The basement (another big selling point of this house) has so many garden-level windows that it doesn’t feel like a basement at all. There’s one bathroom (farthest door on the left) and two bedrooms (on the right – one door not pictured), in addition to a lot of open space and what will eventually be our laundry room.
[A note about these photos – they were part of the MLS listing and I did not take them, but I figure that since I purchased the house, I have also purchased the right to use them on my blog. Internet, please don’t sue me.]
There is so much we want to do to this house to make it our own, but it’ll come in stages as we save up enough money. Our first “big” project is having a contractor finish a utility closet in the basement to make into a laundry room. Right now, the washer/dryer hookups are in the basement, directly outside the second guest bedroom (not pictured in the photo above), and there’s not enough space to install a full size washer/dryer with the way the bedroom door is set up (the door opens out toward the washer/dryer hookups and the hallway isn’t wide enough to accommodate both a dryer and the open door). We have a contractor set up to complete that project later this month, which will align with the (hopefully major) Labor Day sales on appliances. (If you love your washer/dryer, I’d love any recommendations!)

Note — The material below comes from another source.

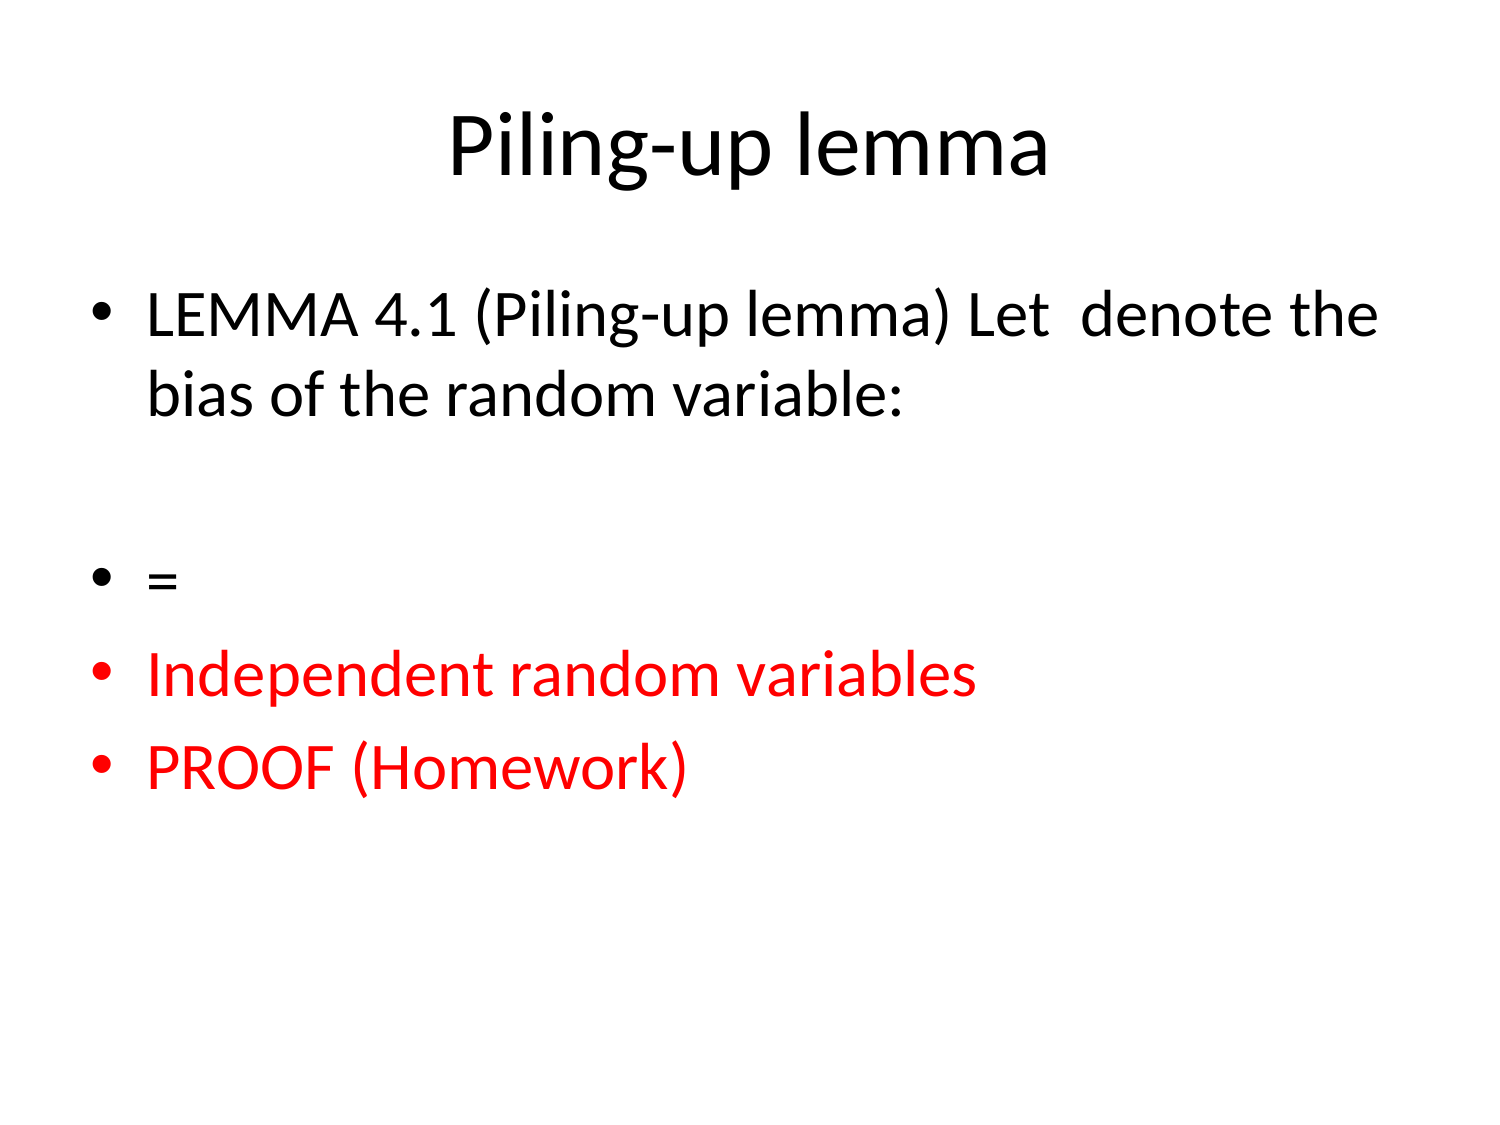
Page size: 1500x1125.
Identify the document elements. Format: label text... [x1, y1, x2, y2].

Also high on the priority list are painting (2400 is way more square footage when it comes to painting), furnishing the main living areas, and installing an electrical outlet so we can have the TV against that middle wall in the basement. The back yard also needs some major TLC and we’d love to have chickens and bees back there (our neighborhood is zoned for chickens, goats, bees, and ducks), in addition to a banging vegetable garden.
DIY diva I am most certainly not, but with our budget (minimal), I guess I’m gonna figure it out. I found a small table (with a hideous laminate top – the one at which I’m currently blogging and drinking my morning coffee) and 4 wooden chairs at the thrift store yesterday ($16 for the table plus $13 for each chair) so my first DIY attempt will be to stain the chairs, then spray paint the table and give it a concrete top, similar to this gorgeous dresser. Depending on how disastrous the results are, photos to come!
Or maybe I’ll give up and wait 20 years until we can afford to buy new things that don’t require any artistic talent on my part. Only time will tell.